The Aevis Victoria Group, which operates in the hotel and hospital sector, has presented its half-year results. What is particularly exciting are the correlations.
Aevis Victoria Group, operating within the luxury hotel and medical sectors, increased its sales by 42.6 percent to 584 million Swiss francs in the first half of the year. On the one hand, this was due to acquisitions. On the other hand, revenues also increased organically by 9.9 percent.
The Group reported a bottom-line profit of 47.2 million Swiss francs on Friday. This was achieved after a mere 14.3 million Swiss francs in the first six months of the previous year.
Reportedly, the jump in profits was mainly due to the sale of their 40 percent stake in Medgate. That contributed a profit of 47.1 million Swiss francs in the first half of the year, as the Group itself announced in a flurry of information – although the parties had actually agreed not to disclose the details of the transaction.
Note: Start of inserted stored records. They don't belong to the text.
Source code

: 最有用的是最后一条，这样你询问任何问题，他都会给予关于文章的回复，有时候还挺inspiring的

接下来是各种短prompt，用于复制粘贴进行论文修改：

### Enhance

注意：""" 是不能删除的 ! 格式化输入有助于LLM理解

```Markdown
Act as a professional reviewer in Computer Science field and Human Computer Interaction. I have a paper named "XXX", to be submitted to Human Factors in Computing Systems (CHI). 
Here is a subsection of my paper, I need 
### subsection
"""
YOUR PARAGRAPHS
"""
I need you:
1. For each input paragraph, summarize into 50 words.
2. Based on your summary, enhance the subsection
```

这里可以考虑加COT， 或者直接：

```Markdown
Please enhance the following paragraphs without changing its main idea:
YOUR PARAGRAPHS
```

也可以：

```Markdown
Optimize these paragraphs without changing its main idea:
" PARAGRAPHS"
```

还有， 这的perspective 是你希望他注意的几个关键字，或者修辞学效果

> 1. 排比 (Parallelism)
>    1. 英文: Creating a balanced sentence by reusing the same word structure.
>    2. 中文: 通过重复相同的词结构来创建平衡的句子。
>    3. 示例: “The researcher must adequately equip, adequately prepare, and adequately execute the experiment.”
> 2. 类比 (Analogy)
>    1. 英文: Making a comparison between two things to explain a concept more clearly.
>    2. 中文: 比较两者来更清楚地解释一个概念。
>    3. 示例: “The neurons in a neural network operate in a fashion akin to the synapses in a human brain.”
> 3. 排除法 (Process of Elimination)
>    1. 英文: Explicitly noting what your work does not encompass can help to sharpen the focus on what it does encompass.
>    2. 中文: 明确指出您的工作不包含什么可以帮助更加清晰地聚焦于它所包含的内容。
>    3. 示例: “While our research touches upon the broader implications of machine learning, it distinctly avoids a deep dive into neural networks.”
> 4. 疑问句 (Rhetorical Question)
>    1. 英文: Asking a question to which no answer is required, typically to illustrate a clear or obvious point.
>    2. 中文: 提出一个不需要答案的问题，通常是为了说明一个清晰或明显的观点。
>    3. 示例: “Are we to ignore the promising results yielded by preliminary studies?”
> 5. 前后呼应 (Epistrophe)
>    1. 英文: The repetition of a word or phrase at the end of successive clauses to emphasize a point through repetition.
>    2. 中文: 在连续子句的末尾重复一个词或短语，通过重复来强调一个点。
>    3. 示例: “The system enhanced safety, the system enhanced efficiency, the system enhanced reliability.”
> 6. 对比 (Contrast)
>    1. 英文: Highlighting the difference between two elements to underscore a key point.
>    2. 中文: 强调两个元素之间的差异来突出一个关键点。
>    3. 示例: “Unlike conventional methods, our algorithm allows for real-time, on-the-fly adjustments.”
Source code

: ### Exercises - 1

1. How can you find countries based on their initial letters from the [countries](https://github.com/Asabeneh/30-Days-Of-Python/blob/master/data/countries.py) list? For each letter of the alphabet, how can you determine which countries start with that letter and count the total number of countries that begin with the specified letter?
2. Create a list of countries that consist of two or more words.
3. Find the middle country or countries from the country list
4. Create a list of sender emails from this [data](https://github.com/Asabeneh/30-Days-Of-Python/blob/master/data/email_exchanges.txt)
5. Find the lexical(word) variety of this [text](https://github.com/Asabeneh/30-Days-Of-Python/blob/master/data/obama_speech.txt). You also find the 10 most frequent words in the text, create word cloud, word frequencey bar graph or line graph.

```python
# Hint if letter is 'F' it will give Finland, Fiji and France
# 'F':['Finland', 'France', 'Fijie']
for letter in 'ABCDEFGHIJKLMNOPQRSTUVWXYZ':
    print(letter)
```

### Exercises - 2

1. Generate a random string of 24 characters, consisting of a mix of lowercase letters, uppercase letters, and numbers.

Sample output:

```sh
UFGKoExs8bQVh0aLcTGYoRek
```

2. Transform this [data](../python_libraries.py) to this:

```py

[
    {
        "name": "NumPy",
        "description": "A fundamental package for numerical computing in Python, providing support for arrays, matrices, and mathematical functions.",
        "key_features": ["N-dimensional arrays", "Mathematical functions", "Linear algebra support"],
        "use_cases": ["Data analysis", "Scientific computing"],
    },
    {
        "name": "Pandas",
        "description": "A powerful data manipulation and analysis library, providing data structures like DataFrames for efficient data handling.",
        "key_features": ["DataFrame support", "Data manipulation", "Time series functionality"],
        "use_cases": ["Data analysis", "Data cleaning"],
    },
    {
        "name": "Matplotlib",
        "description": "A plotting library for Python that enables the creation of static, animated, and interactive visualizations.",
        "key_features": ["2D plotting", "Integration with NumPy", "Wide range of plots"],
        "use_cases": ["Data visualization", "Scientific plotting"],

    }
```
The Group’s management has shown a good hand and has made real money with the investment.
Secret on the balance sheet
The Group has numerous investments. But even when the Group is in a minority position, it often leaves nothing to chance. This is evident, for example, in the Hospital de Moutier (45 percent share), in the radiology department in Neuchâtel (44.1 percent share) or in the Health Center of Moutier (22.9 percent share), because there it dominates the action, as the choice of the full consolidation method makes clear, despite the minority positions.
Furthermore, the luxury hotels are again doing particularly well after the coronavirus pandemic, as interested parties can learn from the segment reporting. The ten 4 and 5-star hotels increased sales from 53.0 to 80.2 million Swiss francs – an increase of over 50 percent.
In the 940 available rooms, 64,221 overnight stays were sold, with the average room rate increasing by around 30 percent to 679 Swiss francs compared to the same period last year.
This shows that things are looking up again in this area, too, and that the company’s strategy is taking effect successfully. And at the end of March the 5-star Hotel L’Oscar was even acquired in London with a property valuation of 80.7 million Swiss francs.
For the year as a whole, Aevis also expects their current investment portfolio to “generate significant dividends and capital gains at the holding level”.
Problem child launched
This is urgently needed, because a look at the individual financial statements of the holding company reveals that this is precisely what was lacking in the first half of the year:
Dividend income fell from 5.1 million Swiss francs to zero. And the holding company’s other operating income plummeted by over 80 percent to 33.1 million Swiss francs. Logically, profits on a statutory basis also fell by 92 percent to around 17 million Swiss francs.
But with the operational improvements, money should soon be flowing back to the holding company.